Multiple Sclerosis Society of Canada

Ocrelizumab



Overview:

  • Brand name: Ocrevus (Genentech/Roche)
  • Route of Administration: Two intravenous infusions of 300 mg given two weeks apart
  • Type: Humanized monoclonal antibody
  • Emerging treatment for: RRMS and progressive MS
  • Status: In Phase III of clinical trials

Ocrelizumab is believed to influence the immune system response by binding to CD20 on the surface of B cells, leading to cell lysis (breaking down of a cell).

How it Works

Ocrelizumab is the humanized form of Rituximab, a mouse antibody to CD20 that has been met with some success in the treatment of RRMS. The humanized ocrelizumab is expected to be less immunogenic and therefore less likely to cause infusion reactions.

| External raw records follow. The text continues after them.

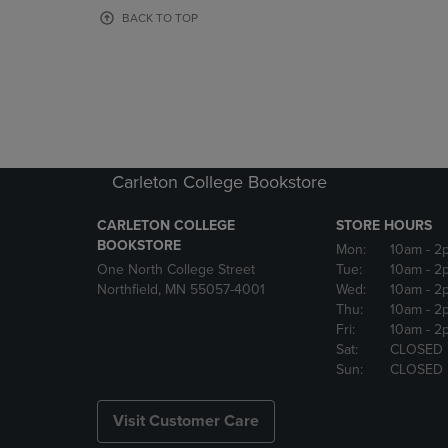
OR
OR
BACK TO TOP
DOWN
DOWN
ARROW
ARROW
KEY
KEY
TO
TO
OPEN
OPEN
SUBMENU.
SUBMENU
Carleton College Bookstore
CARLETON COLLEGE
STORE HOURS
BOOKSTORE
Mon:
10am
- 2
One North College Street
Tue:
10am
- 2
Northfield, MN 55057-4001
Wed:
10am
- 2
Thu:
10am
- 2
Fri:
10am
- 2
Sat:
CLOSED
Sun:
CLOSED
Visit Customer Care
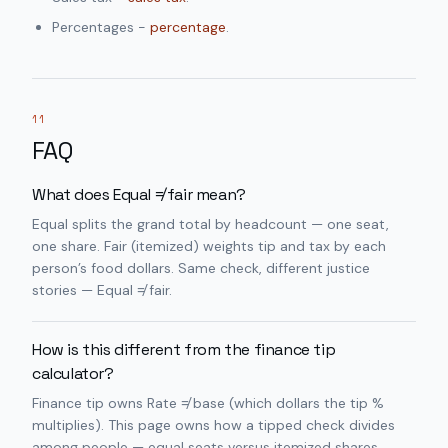
Percentages -
percentage
.
11
FAQ
What does Equal ≠ fair mean?
Equal splits the grand total by headcount — one seat,
one share. Fair (itemized) weights tip and tax by each
person’s food dollars. Same check, different justice
stories — Equal ≠ fair.
How is this different from the finance tip
calculator?
Finance tip owns Rate ≠ base (which dollars the tip %
multiplies). This page owns how a tipped check divides
among people — equal seats versus itemized shares.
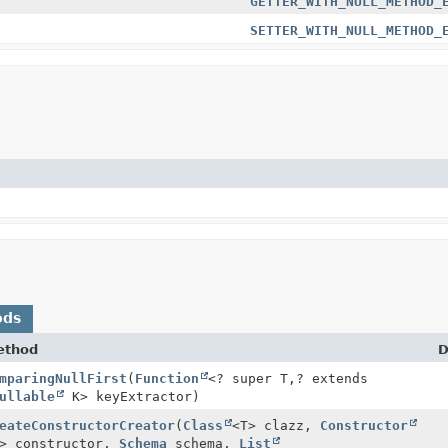
GETTER_WITH_NULL_METHOD_
SETTER_WITH_NULL_METHOD_
ods
ethod
D
mparingNullFirst
(
Function
<? super T,
? extends
ullable
K> keyExtractor)
eateConstructorCreator
(
Class
<T> clazz,
Constructor
> constructor,
Schema
schema,
List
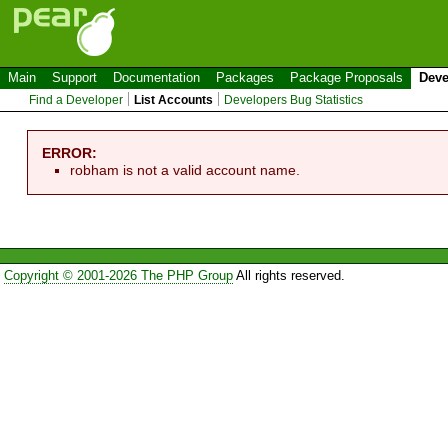
Main
Support
Documentation
Packages
Package Proposals
Deve
Find a Developer
List Accounts
Developers Bug Statistics
ERROR:
robham is not a valid account name.
Copyright © 2001-2026 The PHP Group
All rights reserved.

B cells are believed to be involved in the abnormal immune response in MS. Ocrelizumab is thought to influence the immune system response in MS through its involvement with B cells. Ocrelizumab binds to CD20, found on the surface of B cells, and causes cell lysis leading to a dose-dependent depletion of B cells.

Research and Results

Biotechnology company Genentech, member of Roche group, recently announced results from a phase III clinical trial evaluating the efficacy and safety of ocrelizumab for people living with primary progressive multiple sclerosis (MS). The trial, dubbed ORATORIO, is a multicentre, double-blind, randomized, placebo-controlled, Phase III clinical trial designed to investigate the effectiveness of ocrelizumab in reducing clinical disability progression in people living with primary progressive MS. 732 participants with primary progressive MS were enrolled in the trial.

Treatment with ocrelizumab via 2 intravenous infusions of 300mg two weeks apart significantly reduced the risk of progression of clinical disability sustained for at least 12 weeks by 24% compared with placebo, as measured by EDSS. Additionally, ocrelizumab was superior to placebo in a number of secondary endpoints, for example it significantly reduced the risk of progression of clinical disability for at least 24 weeks by 25% and the time required to walk 25 feet (measured using the Timed 25-Foot Walk test) over 120 weeks by 29%. Ocrelizumab decreased the volume of T2 lesions by 3.4% over 120 weeks, compared to placebo which increased T2 volume by 7.4%. Ocrelizumab reduced the rate of whole brain volume loss over 120 weeks by 17.5% compared to placebo.

Adverse Effects Reported

In clinical trials, serious adverse effects were reported to be rare. More people administered ocrelizumab had infusion-related adverse events compared to those in the placebo group at first infusion. Of note, one patient taking ocrelizumab (2000mg) died as a result of brain edema following a systemic inflammatory response with multi-organ failure. The connection between this death and ocrelizumab is unclear.

References

Montalban X et al. Efficacy and safety of ocrelizumab in primary progressive multiple sclerosis - results of the placebo-controlled, double-blind, Phase III ORATORIO study. ECTRIMS 2015. Abstract #228.